The project is written in C# using Visual Studio 2015.
Using the code
Let's start by defining the syntax you have to use to write your own language, in BNF format:
<<rulelist>> ::= <rule> [<rulelist>]
<rule> ::= <rulename> '::=' <defrule> ';'
<rulename> ::= <ruleid>
| '<<' <identifier> '>>'
<defrule> ::= <defrulech> ['|' <defrule>]
<defrulech> ::= <item> [<defrulech>]
<ruleid> ::= '<' <identifier> '>'
<identifier> ::= {a-zA-Z} [<rid>]
<rid> ::= {a-zA-Z0-9} [<rid>]
<item> ::= <token>
| <ltoken>
| <charset>
| <ruleid>
| '[' <item> ']'
<token> ::= ''' {.} [<rtoken>] '''
| ''' '\'' [<rtoken>] '''
<rtoken> ::= {.} [<rtoken>]
| '\'' [<rtoken>]
<ltoken> ::= <token> [',' <ltoken>]
<charset> ::= '{' <charlist> '}'
<charlist> ::= '\}' [<charlist>]
| <char> [<charlist>]
As you can see, all rules must end with a semi colon. You can mark a part of a rule as optional using brackets, and create rules composed by some alternatives using the character | to separate them.
You can define tokens using single quotation marks, and character sets using braces and the syntax of regular expressions character sets.
The rule names are enclosed between the characters < and >. The main rule, with which the code parsing starts, is marked using the double characters << and >>.
The rules are separated of their definition with the token ::=.
The elements you can use in the definition of the rules are the following:
- token: a word that must appear in the source code at the corresponding position.
- List of tokens: a set of tokens, each of which, and only one, must appear in the source code at the corresponding position.
- Character sets: which define a set of characters that can appear in the corresponding position of the source code.
- Rule names: you can use anyone of the rules defined in the languaje, the rule you are defining too, to allow recursive definitions.
You can write your language definition in a text file and then open it with the rule editor, which will transform the text to the internal format of the application and will allow you to save it in the final binary format. With the editor you can also define which rules or rule elements will generate objects.
When an item that generates an object is reached, the object is created in an uninitialized state. When the element is totally parsed, the object is completed by passing it the corresponding portion of the source code (think by example in a number, which is parsed character by character, when the number text is complete, the compiler passes it to the number object to set their value).
If a new object is created within the definition of a rule that have created another object, it is considered a subordinate object, and it is passed to the main object once completed.

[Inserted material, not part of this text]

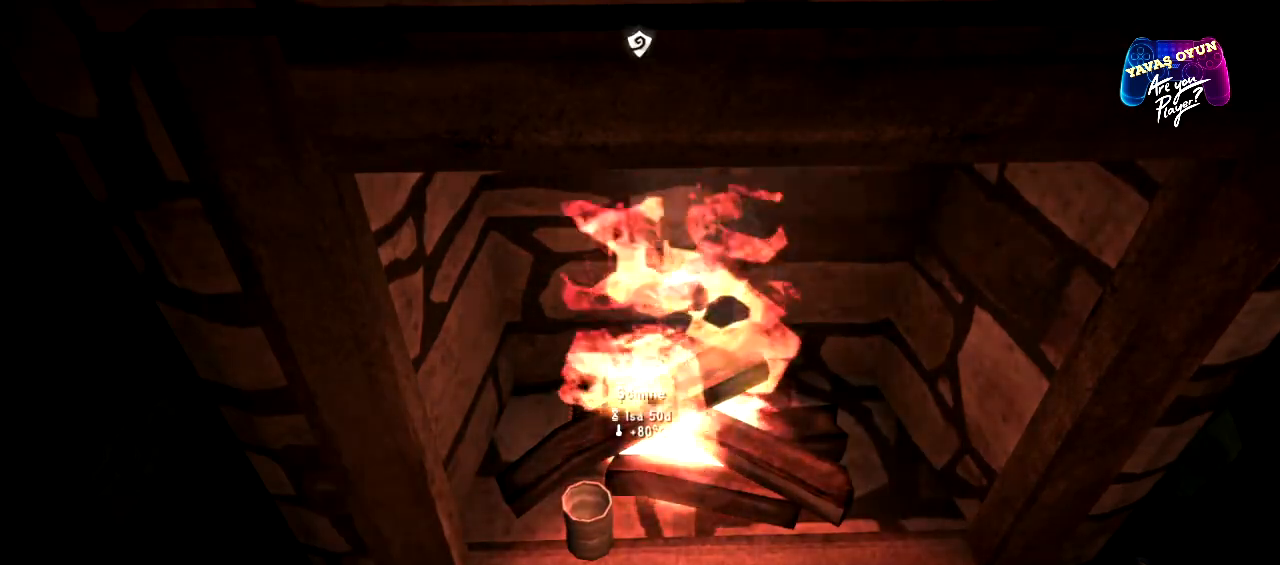
{"buttons": [], "left_stick": "center", "right_stick": "center", "events": [[50, "Y", "down"], [133, "Y", "up"]]}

In order to link your own objects with the compiler engine, you have to implement some simple interfaces in your code. These interfaces are defined in the BNFUP.Interfaces namespace.
The interface that all your compilable objects must implement is ICompilableObject, defined as follows:
public interface ICompilableObject
{
string Text { get; set; }
bool AddItem(ICompilableObject item);
ICompilableObject Simplify();
void Test(Form fmain);
}
With the Text property, the compiler will provide the object the source code portion that has generated it.
With the AddItem method the compiler will provide the object another subordinated object, created within the rule before the main object completion. The object must return true if the object is accepted, or false otherwise, which results in a compilation error.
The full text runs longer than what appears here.